30 JANUARY 2002
Mr Tony Coleiro is a strange kind of guy. To be honest, without him the world would be rather more boring.
Mr Coleiro is not very enthusiastic about restructuring the dockyard. Or else to put it in different words, he believes that the dockyard is the cradle of civilisation and should remain as is. He is an old militant who will probably stand as a Labour candidate in the next election.
Mr Coleiro could not give two hoots if it is our taxes that supplement the salaries of so many workers at the docks.
The retirement scheme for dockyard workers is kind and thoughtful. It is typical of a country that is unable to clamp down on black labour, a tradition held in high esteem by many dockyard workers.
And of a country in no position to control tax evasion, a habit idolised by a number of our self-employed in Malta and Gozo.
And yet we continue to applaud the siphoning off of public monies to sustain an early retirement scheme.
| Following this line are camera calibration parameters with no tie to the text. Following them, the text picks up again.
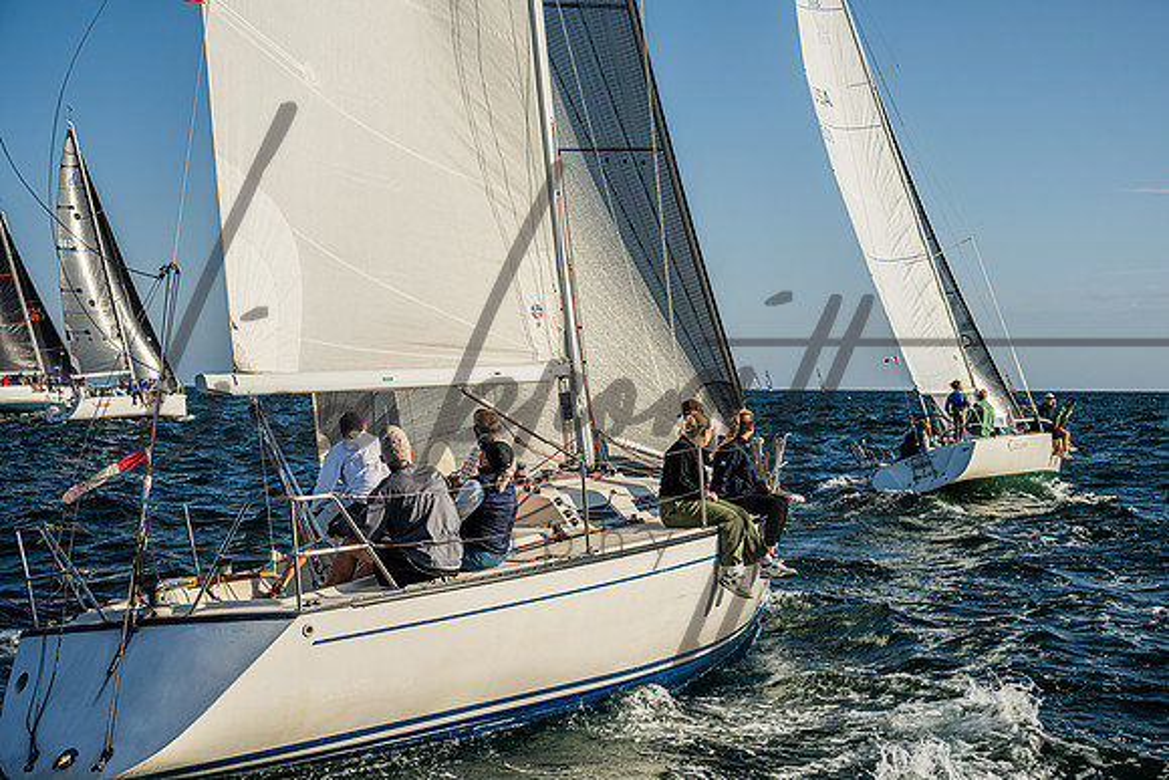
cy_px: 390
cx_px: 596
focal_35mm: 51
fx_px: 1650
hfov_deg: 39.0
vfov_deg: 26.6
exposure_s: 1/1000
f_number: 5.6
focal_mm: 49
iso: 100
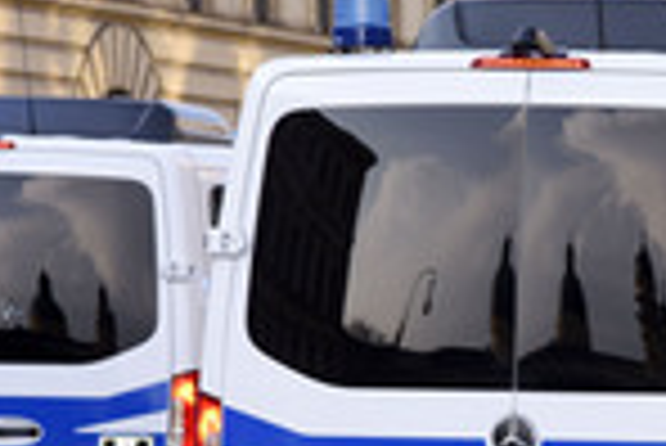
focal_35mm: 298
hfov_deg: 6.8
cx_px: 857
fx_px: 5518
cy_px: 342
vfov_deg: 4.6
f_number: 6.3
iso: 250
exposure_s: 1/160
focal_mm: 98
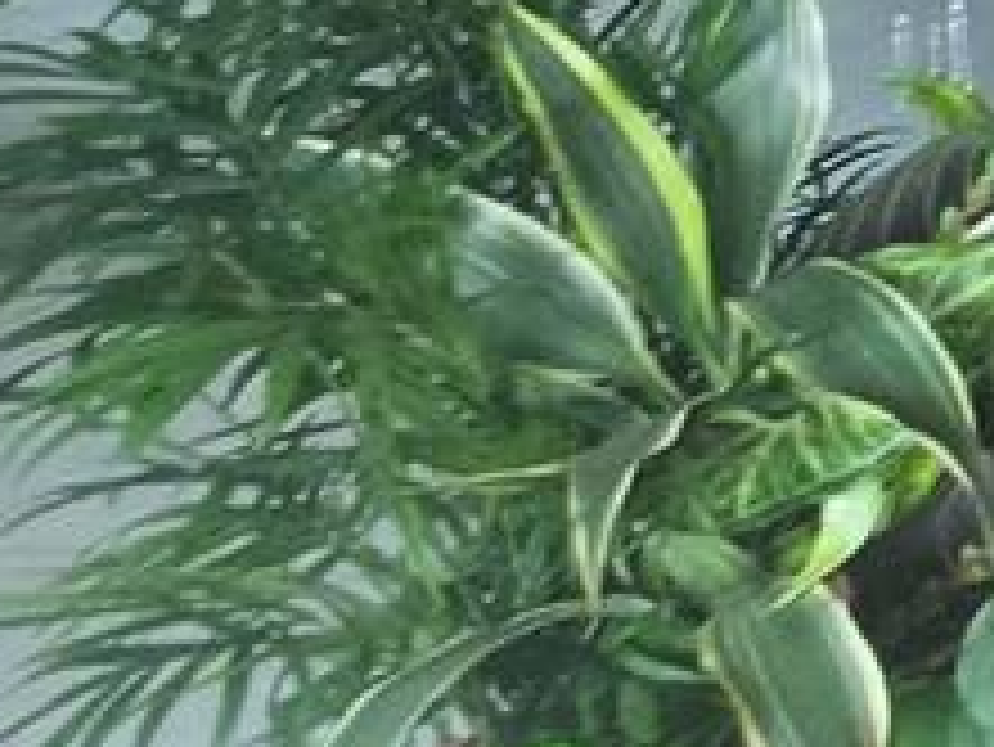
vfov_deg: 11.8
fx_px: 2701
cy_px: -1197
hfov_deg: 10.2
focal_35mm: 94
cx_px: 3310
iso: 400
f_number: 2.2
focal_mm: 2.2
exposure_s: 1/120
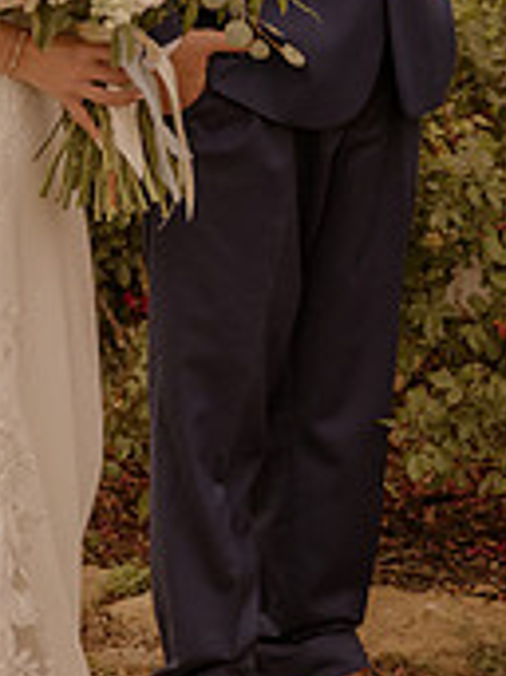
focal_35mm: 170
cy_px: -150
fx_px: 3317
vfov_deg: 11.4
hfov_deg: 8.7
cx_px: 0
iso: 1000
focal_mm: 45
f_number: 3.2
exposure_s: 1/1250
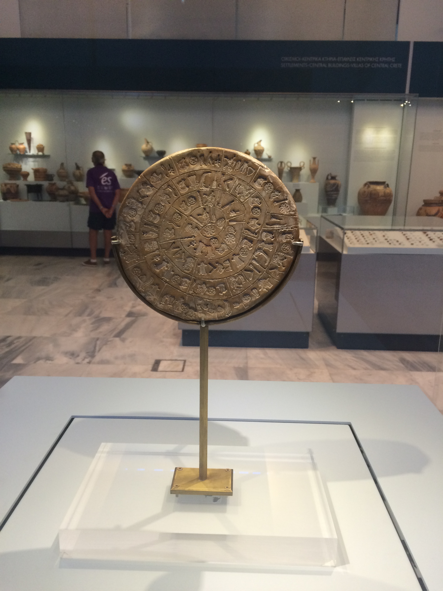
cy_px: 296
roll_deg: +0.5
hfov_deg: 48.2
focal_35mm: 29
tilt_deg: -15.0
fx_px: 495
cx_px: 222
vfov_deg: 61.7
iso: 50
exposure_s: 1/30
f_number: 2.2
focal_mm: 4.15
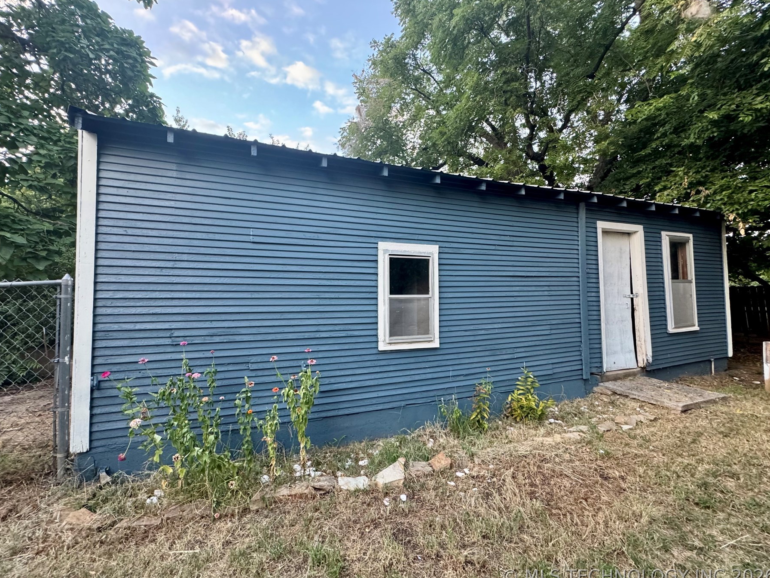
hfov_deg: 98.1
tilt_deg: +2.3
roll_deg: +1.2
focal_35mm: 15
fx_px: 334
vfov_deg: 81.7
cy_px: 281
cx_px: 367
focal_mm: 2.22
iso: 320
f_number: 2.2
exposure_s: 1/97
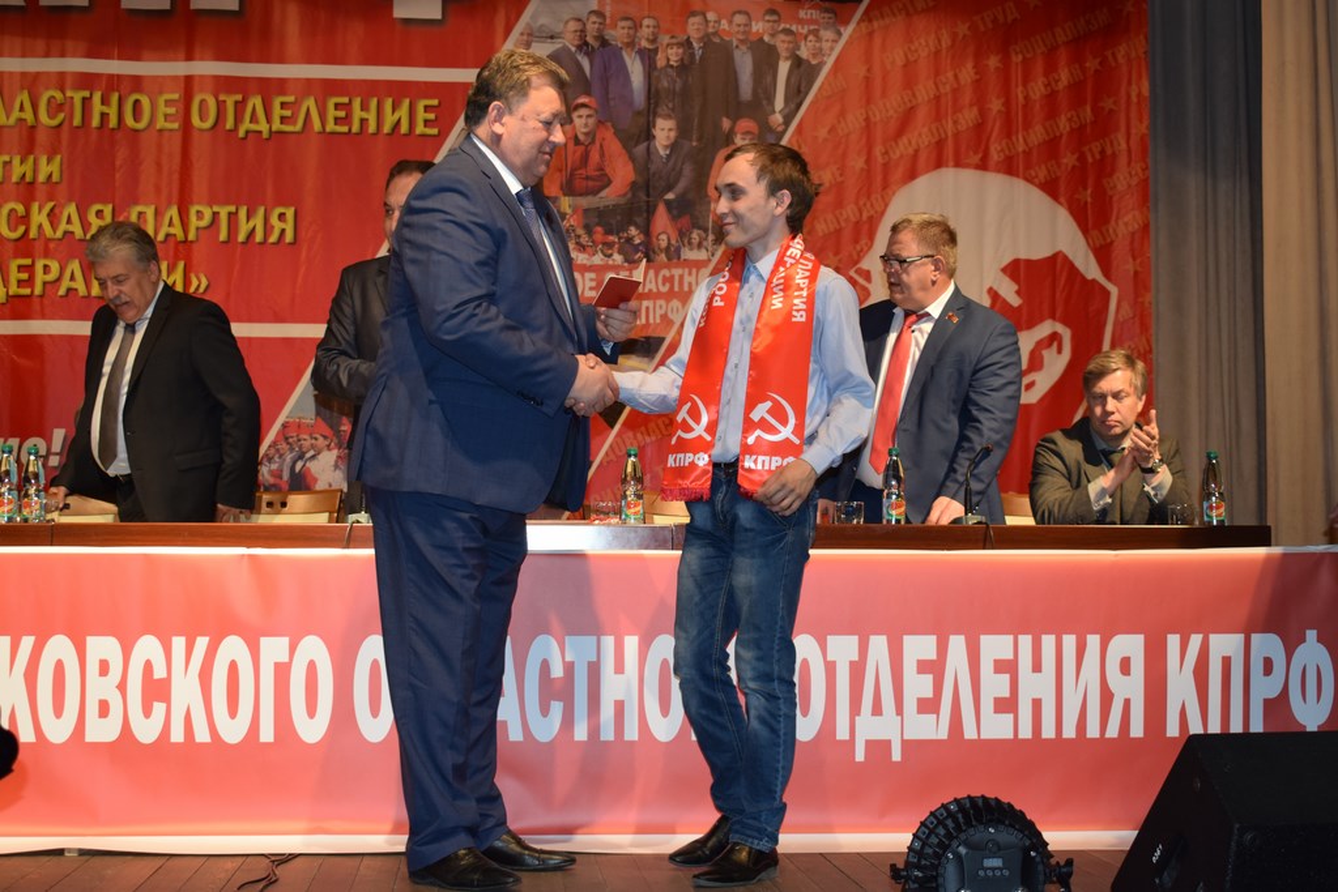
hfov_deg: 35.0
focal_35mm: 57
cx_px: 669
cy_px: 446
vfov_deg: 23.8
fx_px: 2119
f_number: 5.6
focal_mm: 38
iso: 800
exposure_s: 1/125
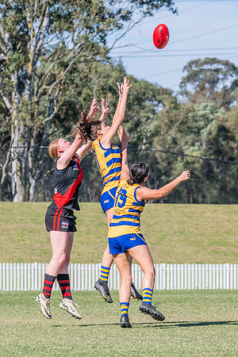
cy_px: 171
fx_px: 3826
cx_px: 92
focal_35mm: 386
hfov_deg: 3.6
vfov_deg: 5.3
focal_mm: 210
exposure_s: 1/1250
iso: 800
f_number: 11
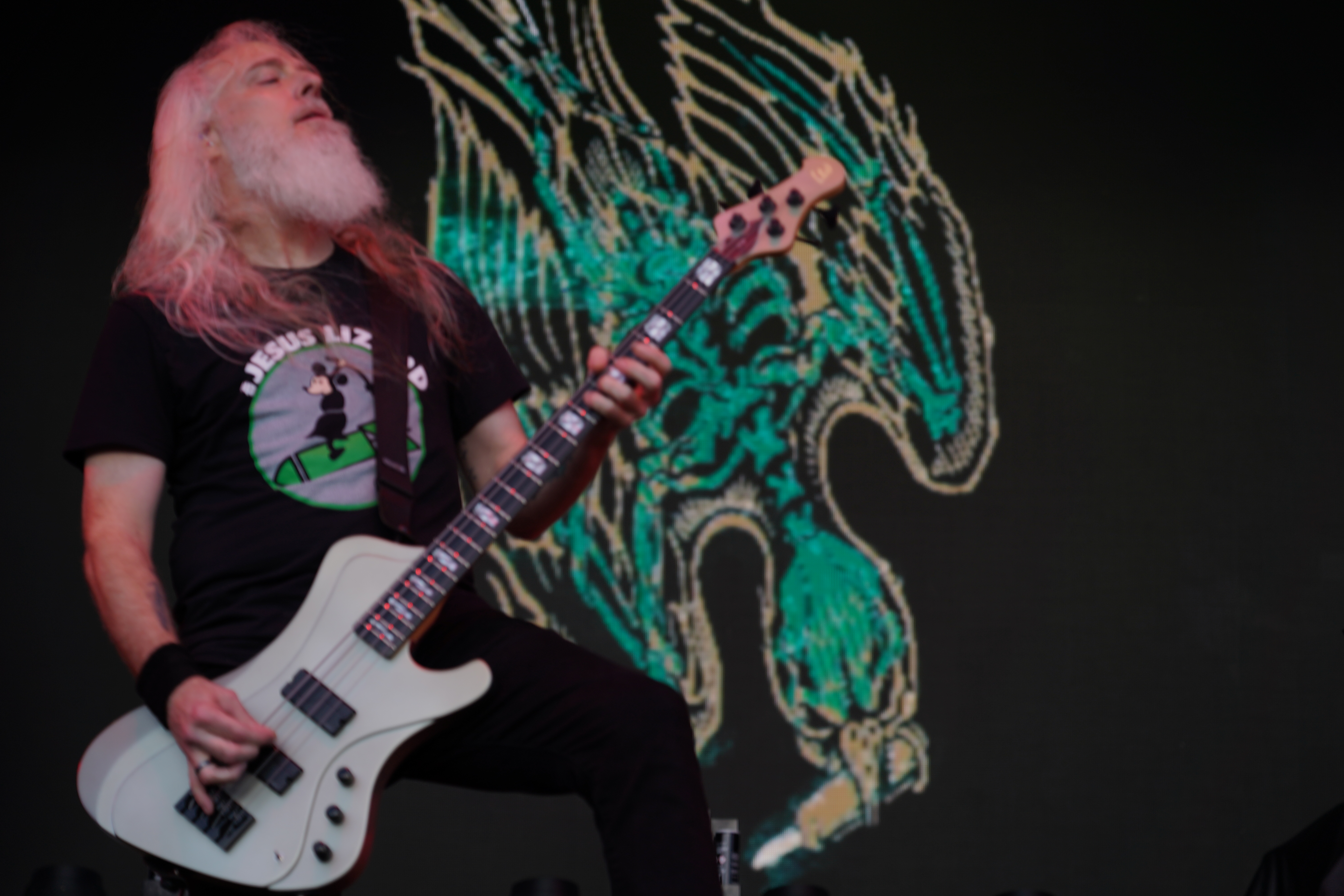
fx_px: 3658
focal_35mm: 98
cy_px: 448
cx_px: 672
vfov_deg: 14.0
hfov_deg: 20.8
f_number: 4.5
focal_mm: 98
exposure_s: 1/100
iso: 125
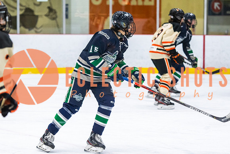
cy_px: 72
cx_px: 108
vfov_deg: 7.7
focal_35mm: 178
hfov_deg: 11.6
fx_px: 1136
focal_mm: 110
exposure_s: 1/640
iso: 1800
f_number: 2.8
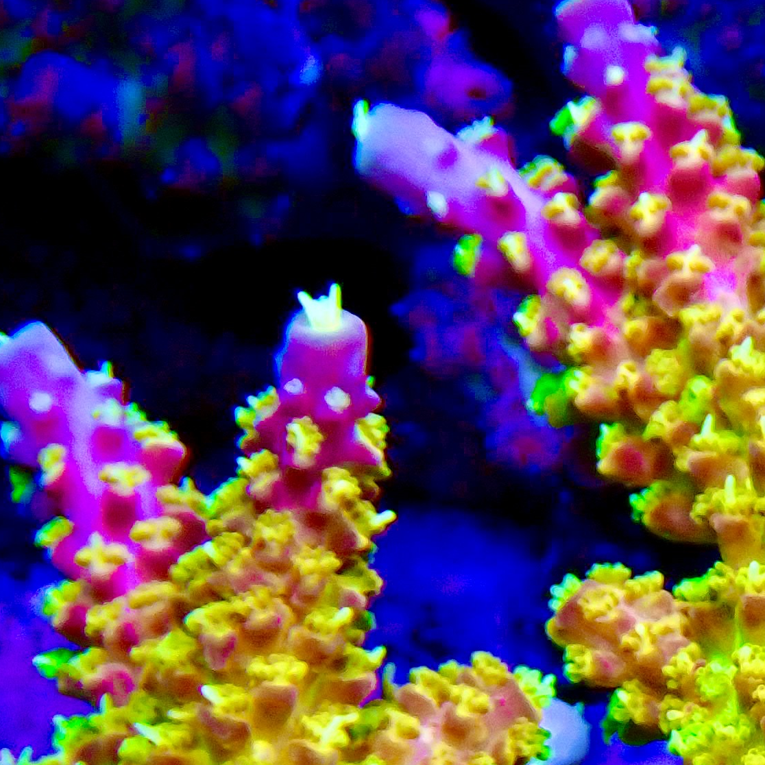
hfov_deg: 10.0
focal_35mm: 171
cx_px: 980
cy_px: 846
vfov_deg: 10.1
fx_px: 4275
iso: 200
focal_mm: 9.65
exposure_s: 1/200
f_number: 4.5
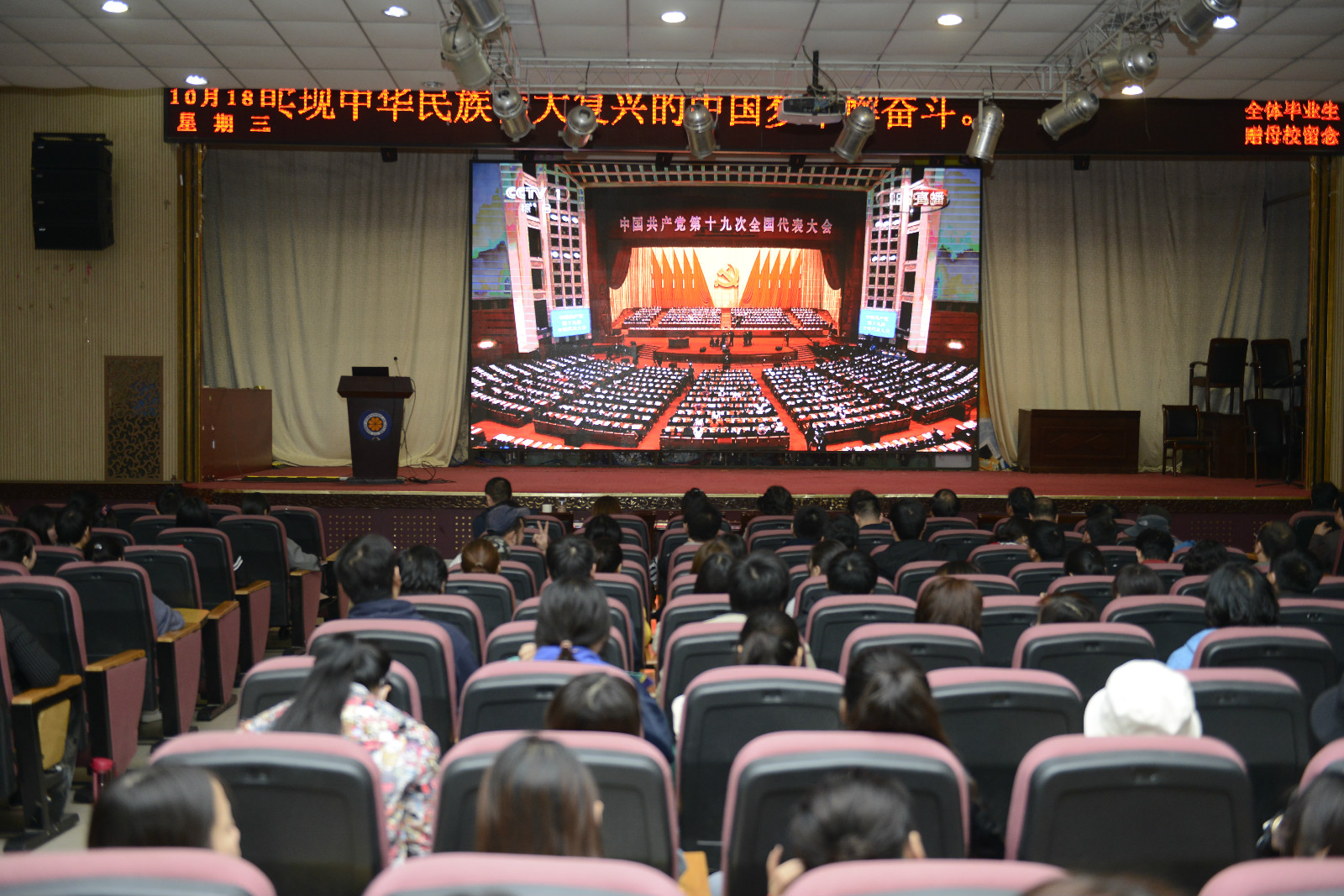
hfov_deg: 50.7
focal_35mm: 38
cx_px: 672
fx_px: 1419
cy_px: 448
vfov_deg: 35.1
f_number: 2.8
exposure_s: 1/250
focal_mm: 38
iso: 1250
So when Mr Coleiro, the General Workers Union representative at the dockyard, chose to suggest that the dockyard needed to hold on to the workers to safeguard the future of the yard, we were unsure whether to laugh or cry.
This small nation supports various entities, which are non-profit making and a burden on the tax payer. The Malta Drydocks and Shipbuilding are not the only places soaking up public funds.
There are other companies that need a very serious talking to.
The executives in many of these companies are over-paid and worse still unaccountable.
The General Workers Union should not tolerate Mr Coleiro. He is a spoke in their wheel and is only useful in the short term.
The union is in an optimum position to realise that it is in the interest of this country and its members to support a retirement scheme.
Should this scheme fail then no one should blame the government if the next step will mean the closure of the docks.
A good decision after all
The decision to participate in the convention for restructuring Europe is to be lauded. The Labour party must know that this unique event is not aimed at dismantling the European Union but strengthening it.
It is an opportunity for Labours leadership to understand the meaning of Europe, not through the eyes of Alfred Sant, but through the eyes of other interlocutors.
Dr Sants contribution in parliament was more than interesting; in his speech he outlined the history of Europe and even praised the meaning of the European Union. He pointed to extracts from the MLPs quest to make Malta more Maltese.
Then he concerned himself with hitting out at his usual targets and some new ones too.
Finally, he returned to the subject of the convention and let it be known that Labour would be participating after all.
Alfred Sant has landed himself in a catch 22 situation. By staying out he would have provided ammunition for those who accuse him of cultivating insularity and by being part of the convention he is accepting the reality of Europe.